British sports broadcaster

Kate Mason (born 22 November 1987) is a British sports journalist and broadcaster.

==Personal life==
Mason grew up in the village of Oundle in North Northamptonshire and educated at Oundle School. Her mother was an English teacher and Mason read English Literature at Cambridge University. She decided to pursue a career in sports journalism after being inspired by female journalists such as Clare Balding at the 2012 Summer Olympics and Jacqui Oatley on Match of the Day. Her mother is a Wolverhampton Wanderers fan but like her father, Mason is a fan of Tottenham Hotspur.

==Career==
Mason started sports reporting by reporting on Squash and was featured in The Daily Star and Metro newspapers. She joined a training scheme at the BBC in which her roles included working on BBC Radio London and BBC Radio 5 sports comedy panel show Fighting Talk, a show she would later appear on numerous times as a guest, and as presenter Colin Murray noted, the first member of staff to come back and win.

Mason worked for ITN, Talksport, and then for beIN Sports in Doha as one of the channel’s main presenters.

From 2019 to 2021 Mason was a presenter on Sky Sports News.

She joined The Football Ramble as a regular host in 2020 alongside Jules Breach, Andy Brassell and Vithushan Ehantharajah. As well as hosting regular shows Mason presents the Football Ramble Book Club and interview show The Drop In, for which Mason interviews a special guest, such as former England manager Glenn Hoddle. Her audio documentary "Inside the Qatar World Cup" for the Football Ramble won a bronze award at the British Sports Journalism Awards in March 2023.

In 2023, Mason took up the role of anchor on Eurosport’s coverage of the UCI Mountain Bike World Series alongside former Olympic Champion Bart Brentjens. She is also a regular commentator on BBC Final Score.

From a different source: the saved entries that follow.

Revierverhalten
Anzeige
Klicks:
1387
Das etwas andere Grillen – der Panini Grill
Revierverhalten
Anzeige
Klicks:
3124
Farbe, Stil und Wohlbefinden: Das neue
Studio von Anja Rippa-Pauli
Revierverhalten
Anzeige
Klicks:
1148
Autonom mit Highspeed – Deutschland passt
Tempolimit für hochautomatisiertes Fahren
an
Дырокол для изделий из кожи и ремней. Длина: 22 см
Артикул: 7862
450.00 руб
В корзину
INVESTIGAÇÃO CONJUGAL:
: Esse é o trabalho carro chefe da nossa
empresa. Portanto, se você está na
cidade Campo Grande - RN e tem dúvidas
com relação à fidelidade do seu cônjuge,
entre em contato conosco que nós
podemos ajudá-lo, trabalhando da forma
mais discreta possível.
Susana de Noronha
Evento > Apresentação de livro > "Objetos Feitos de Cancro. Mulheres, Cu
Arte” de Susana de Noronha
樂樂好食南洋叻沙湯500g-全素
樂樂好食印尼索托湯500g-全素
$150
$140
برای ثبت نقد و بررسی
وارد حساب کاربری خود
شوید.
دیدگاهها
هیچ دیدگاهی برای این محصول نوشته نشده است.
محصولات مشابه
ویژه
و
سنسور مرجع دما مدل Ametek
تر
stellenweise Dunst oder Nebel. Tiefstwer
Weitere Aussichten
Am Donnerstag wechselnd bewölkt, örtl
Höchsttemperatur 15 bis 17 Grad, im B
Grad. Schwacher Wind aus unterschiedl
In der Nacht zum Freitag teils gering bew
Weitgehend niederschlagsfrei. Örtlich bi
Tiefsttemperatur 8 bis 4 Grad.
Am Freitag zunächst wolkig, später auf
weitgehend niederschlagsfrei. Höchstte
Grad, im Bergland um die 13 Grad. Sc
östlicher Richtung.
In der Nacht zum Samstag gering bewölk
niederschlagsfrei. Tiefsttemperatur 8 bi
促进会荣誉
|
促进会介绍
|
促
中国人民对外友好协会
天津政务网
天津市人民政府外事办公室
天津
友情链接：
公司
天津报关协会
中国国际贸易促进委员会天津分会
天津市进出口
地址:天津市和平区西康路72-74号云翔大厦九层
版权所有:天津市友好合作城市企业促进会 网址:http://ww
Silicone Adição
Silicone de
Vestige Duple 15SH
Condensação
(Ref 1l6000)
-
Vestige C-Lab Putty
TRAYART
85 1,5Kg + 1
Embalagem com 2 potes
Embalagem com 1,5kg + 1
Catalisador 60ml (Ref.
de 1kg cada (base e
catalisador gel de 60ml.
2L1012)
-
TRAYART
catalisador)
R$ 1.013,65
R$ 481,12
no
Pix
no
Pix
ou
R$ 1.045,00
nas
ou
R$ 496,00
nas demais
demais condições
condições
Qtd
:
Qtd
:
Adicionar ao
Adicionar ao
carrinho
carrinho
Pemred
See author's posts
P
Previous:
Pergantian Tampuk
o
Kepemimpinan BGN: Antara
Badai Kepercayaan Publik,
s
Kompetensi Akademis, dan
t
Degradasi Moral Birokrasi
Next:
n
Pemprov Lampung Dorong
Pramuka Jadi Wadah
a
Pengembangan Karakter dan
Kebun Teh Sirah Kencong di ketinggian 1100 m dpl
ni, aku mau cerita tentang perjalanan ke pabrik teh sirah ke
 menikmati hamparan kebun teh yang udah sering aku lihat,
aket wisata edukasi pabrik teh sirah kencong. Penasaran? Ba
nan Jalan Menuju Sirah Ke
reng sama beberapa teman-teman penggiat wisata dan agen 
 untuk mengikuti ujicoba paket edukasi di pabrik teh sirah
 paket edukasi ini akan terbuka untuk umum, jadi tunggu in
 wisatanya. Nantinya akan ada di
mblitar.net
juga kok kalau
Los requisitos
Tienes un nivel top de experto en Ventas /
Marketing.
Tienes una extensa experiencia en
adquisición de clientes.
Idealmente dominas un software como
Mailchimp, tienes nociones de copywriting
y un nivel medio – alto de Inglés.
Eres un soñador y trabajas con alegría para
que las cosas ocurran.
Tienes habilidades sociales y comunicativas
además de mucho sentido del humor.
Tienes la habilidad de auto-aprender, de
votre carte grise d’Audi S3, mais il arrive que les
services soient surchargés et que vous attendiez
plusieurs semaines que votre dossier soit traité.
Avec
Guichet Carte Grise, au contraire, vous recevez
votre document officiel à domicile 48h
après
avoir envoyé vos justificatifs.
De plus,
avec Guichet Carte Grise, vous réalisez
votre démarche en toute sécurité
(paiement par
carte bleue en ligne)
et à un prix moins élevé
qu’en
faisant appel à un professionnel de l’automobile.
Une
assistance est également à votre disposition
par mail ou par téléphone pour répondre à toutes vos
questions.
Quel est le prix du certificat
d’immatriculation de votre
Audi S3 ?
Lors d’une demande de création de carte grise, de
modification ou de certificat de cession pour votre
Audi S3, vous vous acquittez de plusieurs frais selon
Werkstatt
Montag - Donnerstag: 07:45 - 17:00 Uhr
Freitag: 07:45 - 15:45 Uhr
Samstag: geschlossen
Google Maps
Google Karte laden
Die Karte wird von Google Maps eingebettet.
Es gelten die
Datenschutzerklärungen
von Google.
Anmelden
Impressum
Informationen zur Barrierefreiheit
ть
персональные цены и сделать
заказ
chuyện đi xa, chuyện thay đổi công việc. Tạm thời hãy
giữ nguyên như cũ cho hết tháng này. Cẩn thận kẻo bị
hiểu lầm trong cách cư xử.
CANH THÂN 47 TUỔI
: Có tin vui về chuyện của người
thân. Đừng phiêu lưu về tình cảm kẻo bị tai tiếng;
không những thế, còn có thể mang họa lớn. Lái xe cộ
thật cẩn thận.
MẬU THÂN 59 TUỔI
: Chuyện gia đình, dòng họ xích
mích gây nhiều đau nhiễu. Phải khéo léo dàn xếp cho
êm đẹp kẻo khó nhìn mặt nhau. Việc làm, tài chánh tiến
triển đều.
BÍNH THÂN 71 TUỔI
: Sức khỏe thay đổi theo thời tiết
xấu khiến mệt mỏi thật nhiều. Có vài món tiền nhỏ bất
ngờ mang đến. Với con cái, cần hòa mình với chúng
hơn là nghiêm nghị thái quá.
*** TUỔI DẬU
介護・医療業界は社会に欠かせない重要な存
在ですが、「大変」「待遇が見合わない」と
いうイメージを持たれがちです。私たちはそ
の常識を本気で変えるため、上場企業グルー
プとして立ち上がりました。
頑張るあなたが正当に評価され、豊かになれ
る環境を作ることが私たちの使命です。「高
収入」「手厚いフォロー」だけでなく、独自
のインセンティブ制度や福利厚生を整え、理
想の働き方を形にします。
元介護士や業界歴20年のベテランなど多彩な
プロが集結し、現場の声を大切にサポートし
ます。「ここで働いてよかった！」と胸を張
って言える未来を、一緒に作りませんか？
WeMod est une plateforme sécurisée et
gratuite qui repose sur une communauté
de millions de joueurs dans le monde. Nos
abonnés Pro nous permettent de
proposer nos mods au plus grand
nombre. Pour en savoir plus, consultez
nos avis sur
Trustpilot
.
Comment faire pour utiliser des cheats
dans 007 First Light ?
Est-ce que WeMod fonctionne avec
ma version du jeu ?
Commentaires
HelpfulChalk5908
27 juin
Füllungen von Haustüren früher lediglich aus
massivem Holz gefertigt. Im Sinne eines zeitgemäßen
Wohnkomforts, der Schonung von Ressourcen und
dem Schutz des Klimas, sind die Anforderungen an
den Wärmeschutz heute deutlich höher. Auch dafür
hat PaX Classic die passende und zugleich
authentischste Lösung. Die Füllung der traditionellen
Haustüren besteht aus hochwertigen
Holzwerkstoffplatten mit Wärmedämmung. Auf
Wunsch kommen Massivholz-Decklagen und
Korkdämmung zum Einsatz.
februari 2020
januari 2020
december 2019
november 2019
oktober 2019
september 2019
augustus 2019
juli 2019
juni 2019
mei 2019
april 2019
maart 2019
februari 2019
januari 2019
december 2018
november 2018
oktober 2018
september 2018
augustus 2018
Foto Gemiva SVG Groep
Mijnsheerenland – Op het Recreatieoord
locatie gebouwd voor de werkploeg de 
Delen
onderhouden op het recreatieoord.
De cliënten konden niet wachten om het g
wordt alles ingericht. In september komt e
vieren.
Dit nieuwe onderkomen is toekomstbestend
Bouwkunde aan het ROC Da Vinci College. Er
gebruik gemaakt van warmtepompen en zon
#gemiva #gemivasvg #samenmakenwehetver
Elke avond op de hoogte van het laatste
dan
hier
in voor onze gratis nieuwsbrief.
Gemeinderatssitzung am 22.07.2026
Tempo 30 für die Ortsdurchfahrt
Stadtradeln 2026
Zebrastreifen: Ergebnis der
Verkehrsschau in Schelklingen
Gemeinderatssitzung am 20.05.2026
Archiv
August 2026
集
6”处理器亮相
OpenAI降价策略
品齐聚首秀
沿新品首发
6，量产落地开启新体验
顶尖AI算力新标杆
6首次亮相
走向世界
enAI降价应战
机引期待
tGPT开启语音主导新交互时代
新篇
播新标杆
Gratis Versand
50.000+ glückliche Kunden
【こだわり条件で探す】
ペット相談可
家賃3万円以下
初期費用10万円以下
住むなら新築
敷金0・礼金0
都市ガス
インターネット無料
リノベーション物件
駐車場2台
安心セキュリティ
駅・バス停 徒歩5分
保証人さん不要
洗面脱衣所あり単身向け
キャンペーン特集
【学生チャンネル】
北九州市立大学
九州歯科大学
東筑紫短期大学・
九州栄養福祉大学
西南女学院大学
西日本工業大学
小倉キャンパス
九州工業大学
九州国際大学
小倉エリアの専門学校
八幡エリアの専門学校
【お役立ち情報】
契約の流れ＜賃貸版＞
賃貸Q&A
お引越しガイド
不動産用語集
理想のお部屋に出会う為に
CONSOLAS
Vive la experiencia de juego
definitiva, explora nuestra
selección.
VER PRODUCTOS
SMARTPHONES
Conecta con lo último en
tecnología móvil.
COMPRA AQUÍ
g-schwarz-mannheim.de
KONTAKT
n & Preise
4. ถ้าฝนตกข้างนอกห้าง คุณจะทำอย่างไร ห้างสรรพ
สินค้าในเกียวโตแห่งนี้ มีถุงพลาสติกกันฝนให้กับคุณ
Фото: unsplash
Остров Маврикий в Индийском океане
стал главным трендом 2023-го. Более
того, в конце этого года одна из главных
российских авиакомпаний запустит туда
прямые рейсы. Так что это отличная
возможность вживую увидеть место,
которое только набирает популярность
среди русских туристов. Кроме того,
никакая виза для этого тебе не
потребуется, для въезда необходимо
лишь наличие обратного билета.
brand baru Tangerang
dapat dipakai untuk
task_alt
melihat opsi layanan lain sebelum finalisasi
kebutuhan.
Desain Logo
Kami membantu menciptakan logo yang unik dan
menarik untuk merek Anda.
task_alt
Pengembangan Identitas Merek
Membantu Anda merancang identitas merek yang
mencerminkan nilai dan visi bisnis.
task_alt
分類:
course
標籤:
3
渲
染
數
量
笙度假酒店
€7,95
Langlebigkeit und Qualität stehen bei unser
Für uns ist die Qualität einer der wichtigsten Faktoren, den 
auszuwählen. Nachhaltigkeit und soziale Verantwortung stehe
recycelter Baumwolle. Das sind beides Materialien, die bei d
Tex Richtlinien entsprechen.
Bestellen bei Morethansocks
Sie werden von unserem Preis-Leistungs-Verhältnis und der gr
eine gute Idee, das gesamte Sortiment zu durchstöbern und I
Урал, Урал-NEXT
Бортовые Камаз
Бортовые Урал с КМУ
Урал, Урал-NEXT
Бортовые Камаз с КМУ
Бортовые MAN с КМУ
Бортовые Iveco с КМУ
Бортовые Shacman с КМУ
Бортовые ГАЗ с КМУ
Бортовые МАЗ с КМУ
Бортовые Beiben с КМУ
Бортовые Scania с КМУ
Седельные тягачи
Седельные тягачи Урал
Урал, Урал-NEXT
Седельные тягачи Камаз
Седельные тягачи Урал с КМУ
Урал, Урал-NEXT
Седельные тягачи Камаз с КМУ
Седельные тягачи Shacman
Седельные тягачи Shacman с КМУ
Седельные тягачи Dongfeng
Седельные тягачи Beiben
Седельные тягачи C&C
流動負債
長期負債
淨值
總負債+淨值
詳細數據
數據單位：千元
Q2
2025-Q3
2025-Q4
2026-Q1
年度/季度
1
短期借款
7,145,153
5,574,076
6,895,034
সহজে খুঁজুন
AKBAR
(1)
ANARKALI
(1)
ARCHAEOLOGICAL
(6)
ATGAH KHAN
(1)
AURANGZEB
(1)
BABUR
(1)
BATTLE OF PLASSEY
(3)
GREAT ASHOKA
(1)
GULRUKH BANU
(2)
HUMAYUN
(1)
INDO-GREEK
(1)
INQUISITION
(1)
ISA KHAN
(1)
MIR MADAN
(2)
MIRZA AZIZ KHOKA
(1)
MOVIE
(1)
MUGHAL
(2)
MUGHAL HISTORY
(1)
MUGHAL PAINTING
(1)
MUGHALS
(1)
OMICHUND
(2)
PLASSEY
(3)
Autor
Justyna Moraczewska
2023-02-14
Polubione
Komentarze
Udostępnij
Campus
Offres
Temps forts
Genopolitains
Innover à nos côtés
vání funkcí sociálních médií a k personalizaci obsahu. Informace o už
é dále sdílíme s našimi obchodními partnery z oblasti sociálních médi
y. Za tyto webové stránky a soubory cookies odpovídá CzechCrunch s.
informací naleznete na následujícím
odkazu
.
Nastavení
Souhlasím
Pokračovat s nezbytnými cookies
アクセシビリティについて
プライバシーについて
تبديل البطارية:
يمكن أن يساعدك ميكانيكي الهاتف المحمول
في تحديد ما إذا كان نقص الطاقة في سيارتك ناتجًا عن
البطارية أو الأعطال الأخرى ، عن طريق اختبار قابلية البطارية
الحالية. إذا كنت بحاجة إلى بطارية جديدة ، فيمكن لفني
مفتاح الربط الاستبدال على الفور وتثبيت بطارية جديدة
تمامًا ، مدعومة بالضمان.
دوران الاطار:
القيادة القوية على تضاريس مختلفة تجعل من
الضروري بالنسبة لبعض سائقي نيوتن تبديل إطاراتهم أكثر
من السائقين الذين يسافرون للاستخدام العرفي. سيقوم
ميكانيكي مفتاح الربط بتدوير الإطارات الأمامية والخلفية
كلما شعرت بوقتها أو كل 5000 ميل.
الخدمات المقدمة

She has also appeared as a guest on The Guardian’s Football Weekly, and presented on Rangers TV, and guest presented the television highlights of the English Football league on Quest.

In 2024, Mason anchored TNT Sport's coverage of England's test series in India, alongside former England Internationals Sir Alastair Cook and Steven Finn. That year, she was part of the Discovery+ coverage of the 2024 Paris Olympics.
Since March 2026, Mason has hosted the award-winning Tottenham Hotspur podcast 'The View From The Lane' while usual host, Danny Kelly, recuperates from illness.